Overlapping BLIMP1/IRF binding sites bind IRF1 and mediate IRF1 and BLIMP1-dependent gene regulation. (A) EMSA was performed with nuclear extracts from IRF1 transfected COS cells and oligonucleotides containing an overlapping BLIMP1/IRF site (AIM2, BTN3A3 and SP110). IRF1 complexes were identified by antibody supershift (Ab), and specificity of interaction was confirmed by competition with 100- or 10-fold excess of unlabelled probe (wedge).

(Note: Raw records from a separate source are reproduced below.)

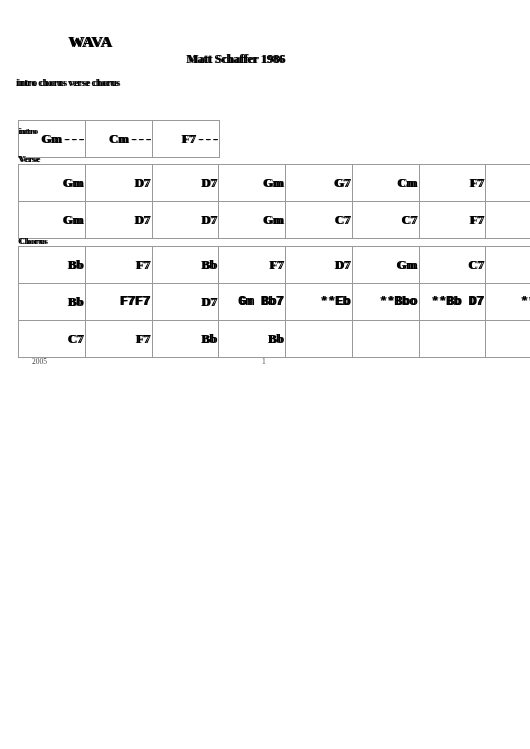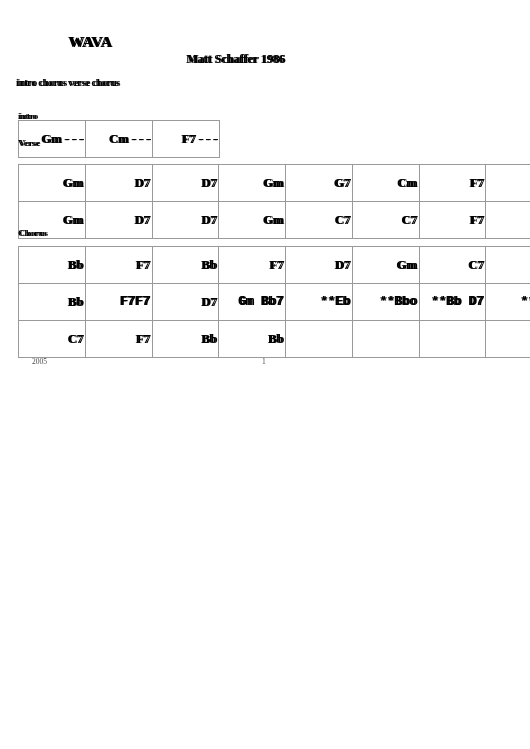"intro" .sec-intro { top: 111px -> 126px }
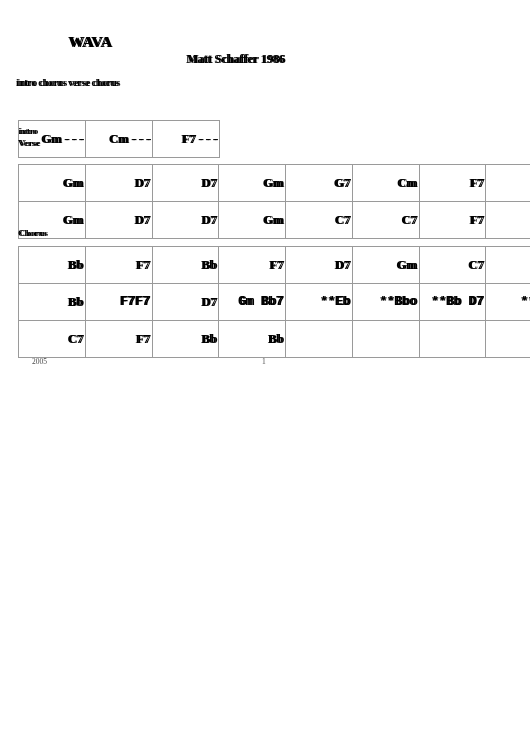"Verse" .sec-verse { top: 138px -> 154px }
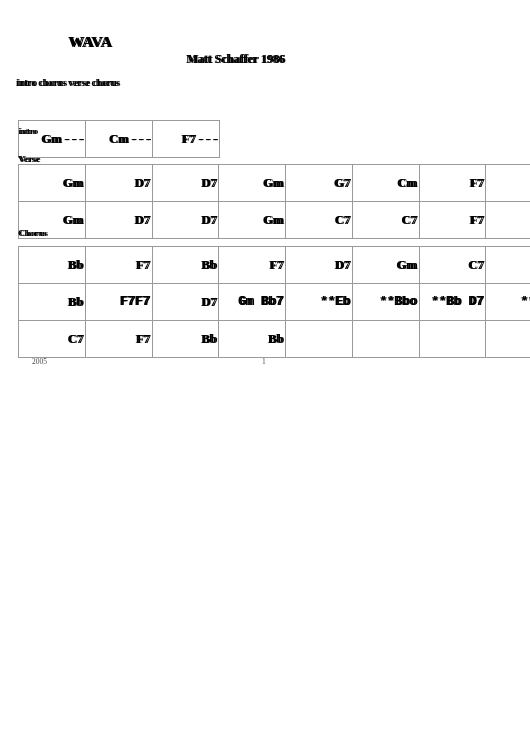"Chorus" .sec-chorus { top: 228px -> 236px }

IRF1 bound as a single molecule is indicated by a long arrow, whereas co-occupancy of the site by two molecules of IRF1 is indicated by short arrows. (B) HeLa cells were co-transfected with vectors carrying luciferase reporter constructs driven by wild-type promoters of the indicated genes or promoters where IRF/BLIMP1 overlap sites were mutated, together with empty vector (cont), two different amounts of IRF1 (5 ng or 20 ng), and/or BLIMP1 (5 ng) expression vectors. Luciferase activity was assayed 24 h post-transfection. Luciferase activity (y-axis) is displayed normalized to renilla and relative to the control transfected sample. Data are derived from triplicate samples and are displayed as the mean ±SD.